The most common mistake, as referenced above, is filing for the wrong chapter of bankruptcy. Too often we see pro se filers in a Chapter 7, losing assets and potentially losing their discharge, when they should have been in a Chapter 13 the entire time (or not in bankruptcy at all). On the other hand, we see pro se debtors struggling to get a Chapter 13 case confirmed and working when they never should have been in a repayment plan to begin with. Next is the failure to disclose. Whether it is not listing an asset because “they want to keep that out of the bankruptcy” or failing to list a source of income because “that doesn’t really count, right?”, these failures in disclosure are taken very seriously by the Bankruptcy Code and its participants. The primary tools of bankruptcy, the Automatic Stay and the Discharge, are exceptionally powerful. The trade being made is that you are expected to provide complete and accurate information, no exceptions. The third is a failure to maximize exemptions. Pro se debtors schedule all of their assets accurately, but lose property because they do not realize that there is an exemption available to protect some or all of the value of these assets. Once filed, if the exemption is not claimed appropriately, the trustee has an uninhibited right to liquidate the unprotected asset and they will, as that is their job.
The direct repercussion of these mistakes range from unfortunate to brutal. The trustee in bankruptcy may liquidate non-exempt assets that could have been protected or, in a Chapter 13, require you to pay more to your creditors than you otherwise would have had to. You case can be dismissed for failure to make a good faith effort in your disclosures or for proposing a plan that is not feasible. A failure to disclose an asset can lead to the loss of that asset, or worse the denial of your discharge, or even worse, if the trustee and court believe that your failure to disclose was intentional, a criminal prosecution. It is unfortunate, but we read every couple of weeks about a debtor being prosecuted for an intentional failure to disclose an asset. Poor timing in the filing of the case can lead to creditors or the U.S. Trustee prosecuting an adversary to determine that certain debts are not to be discharged or, again worse, that you are not entitled to a discharge based on your circumstances. None of these things should occur, and generally they do not when you are represented by an experienced bankruptcy attorney, however we see them arise in court with too much frequency.
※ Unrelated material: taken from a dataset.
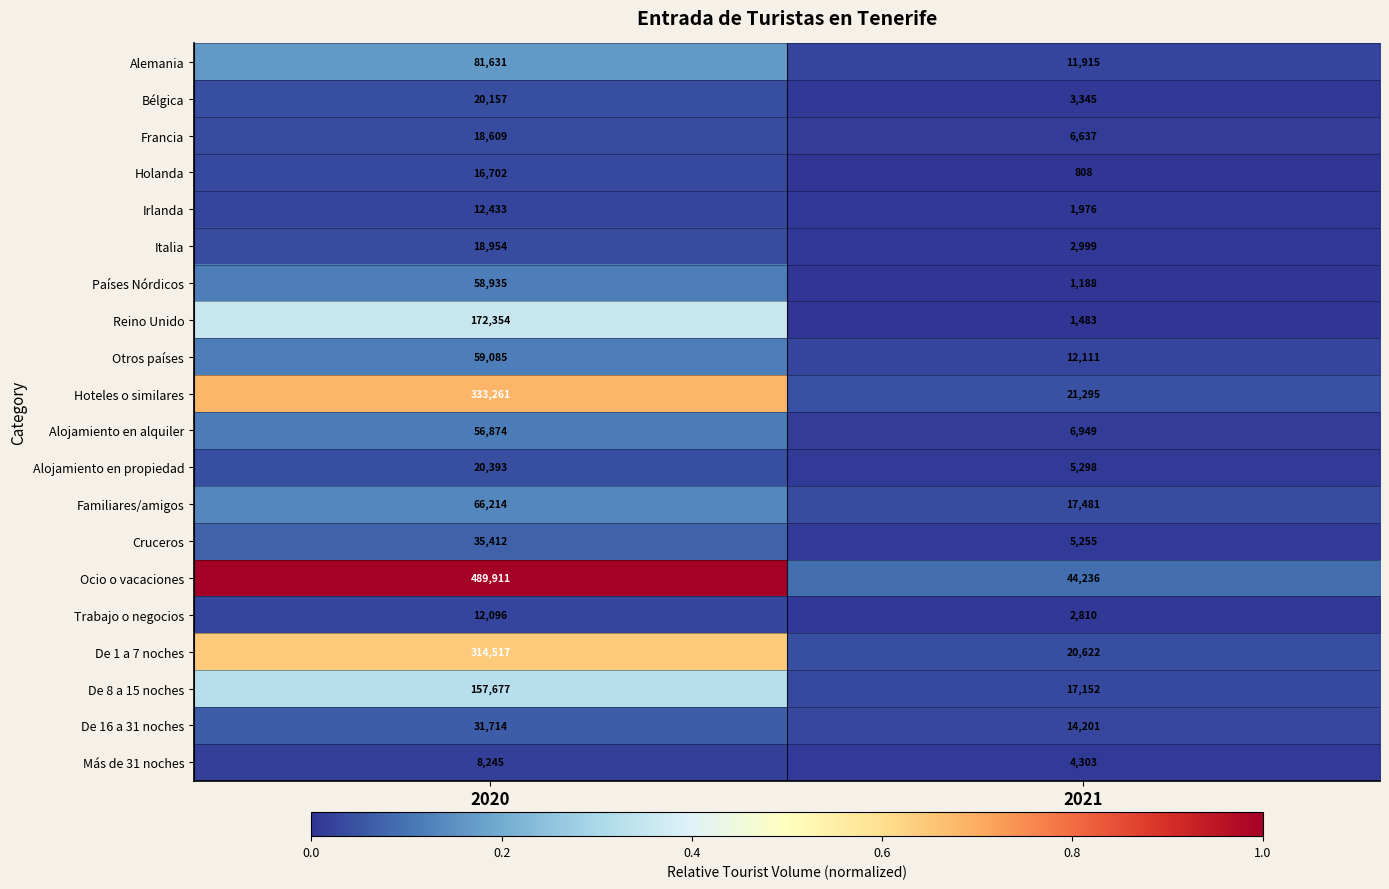

What is the spread (max minus min) of values at 2021?

43428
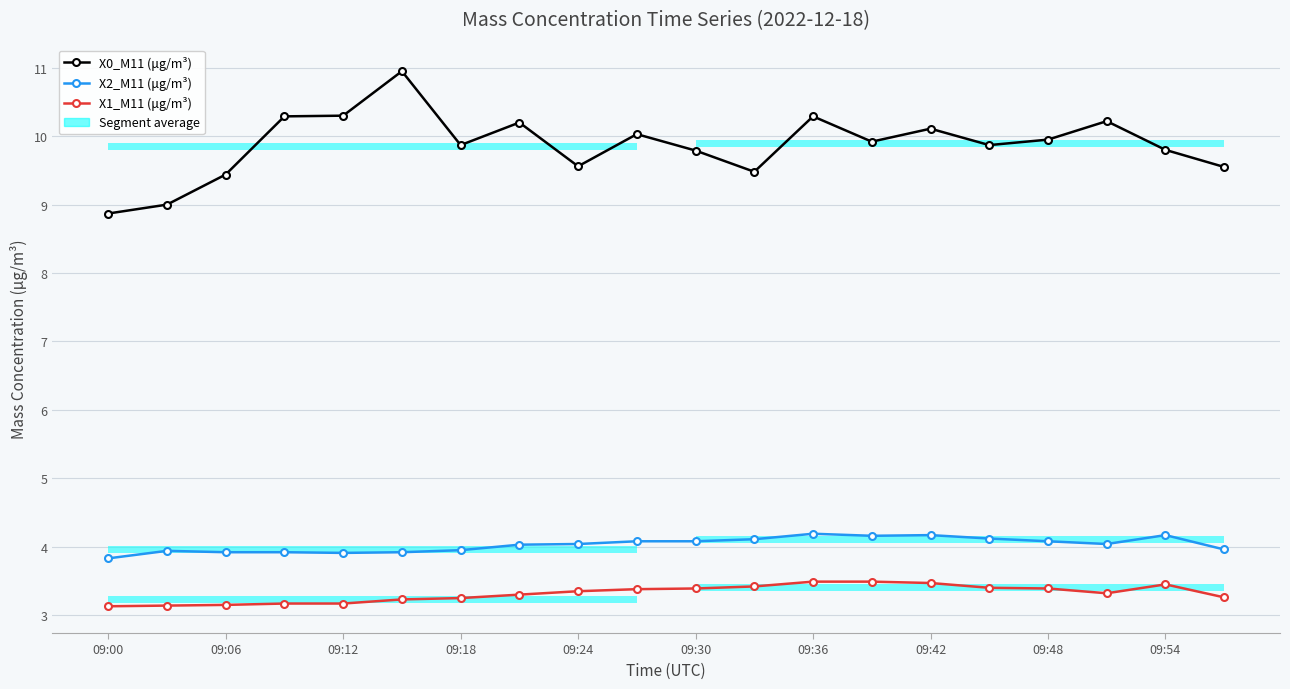

Count the X1_M11 (μg/m³) values in the range 3 to 4.

20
Your bankruptcy attorney should be your ultimate “phone a friend” option when you are going through the bankruptcy process. They are an expert who is on call to answer your questions and talk you through your various options. The attorney has an ethical obligation to ensure that they are always working in your, not their, best interests and truly experienced bankruptcy attorneys take this obligation very seriously (as those who do not are not practicing in this field for very long). Most attorneys, including me, handle a case with the standard of “the only stupid question is the one that you have that you do not call me and ask”. They are there to be your advocate, expert and guiding hand and are well worth their cost.